++++ Supplied text
Wasting time in China

You may have noticed an increase in blogging frequency. Some may think that my blogging dropped off as I got further away. This isn't the case. Basically I blogged more in S America as there was nothing else to do. Blogging dropped off proportionally to the things to do. So Australia it slumped but stayed consistent due to a balance between things to do versus the cost of doing anything in Australia. In SE Asia it dropped off as everything was cheap and they don't have internet on the beach. My blogging in India was low as a result of the piss poor internet not the abundance of things to do (apart from eating samosas) as they didn't really have internet. China also has little to actually do once you have seen the old things (NO I don't mean S) except drink beer and blog. 

So I am back and I may be boring.

Why aren't I drinking instead of blogging? I know a few of you raised an eyebrow. Fear not I am doing both in a multi tasking style! One great difference between China and India, India two PC's and a cow. China 400 PC's, pool tables and waiter service!

We have a train at 19:20 and we have sat in this internet hangar drinking beer all day at 10p/hour and beer at 30p/a large bottle. I am slightly sloshed. S is asleep under her monitor. She looks so sweet.

Drinking. Ah the sweet booze. As it isn't cheap to drink at a bar over here we pretty much don't and save our quality drinking time for the lonely solitude of our room. That isn't a problem for accomplished boozers and as we just get stared anywhere apart from McD's it is light relief. Our night drinking cheap beer and eating nuts on a street kerb caused quite a stir let me tell you. I expect we will made it into next weeks edition of the Xi'an local paper we turned so many heads.

Now if I can just get streaming video to work... WAITRESS!!

28.6.06 09:54


Terracotta armies at the end of my sleevies

We went to the terracotta army today. Unfortuantely I can't post any pictures at present. It is either 20six or China firewalls. They were very nice though, trust me.
++++++++
» **Exercise requirements**:
a: Transcribe part of the blog post about China, beginning at the words "Drinking. Ah the" and stopping after "though, trust me.".
b: In its first paragraph, the blog post about China compares how often the writer blogged in different places. Name every country or region it mentions in that comparison.
++++ Data below
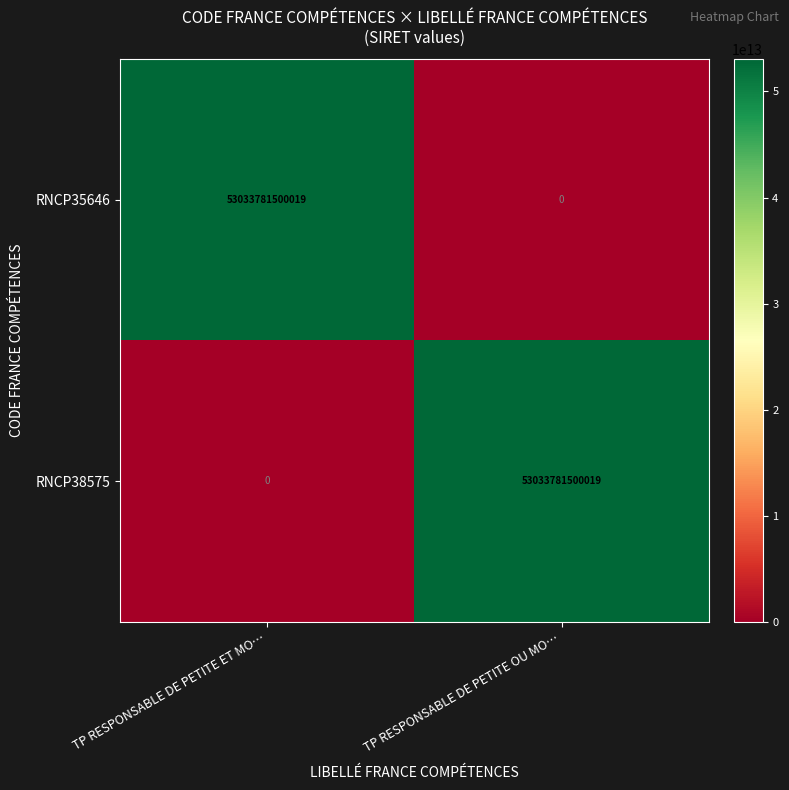

Where is RNCP35646 nearest to the value 26516890750009?

TP RESPONSABLE DE PETITE OU MO…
++++++++
» **Task-by-task outputs**:
a:
Drinking. Ah the sweet booze. As it isn't cheap to drink at a bar over here we pretty much don't and save our quality drinking time for the lonely solitude of our room. That isn't a problem for accomplished boozers and as we just get stared anywhere apart from McD's it is light relief. Our night drinking cheap beer and eating nuts on a street kerb caused quite a stir let me tell you. I expect we will made it into next weeks edition of the Xi'an local paper we turned so many heads.

Now if I can just get streaming video to work... WAITRESS!!

28.6.06 09:54


Terracotta armies at the end of my sleevies

We went to the terracotta army today. Unfortuantely I can't post any pictures at present. It is either 20six or China firewalls. They were very nice though, trust me.

b: S America, Australia, SE Asia, India, China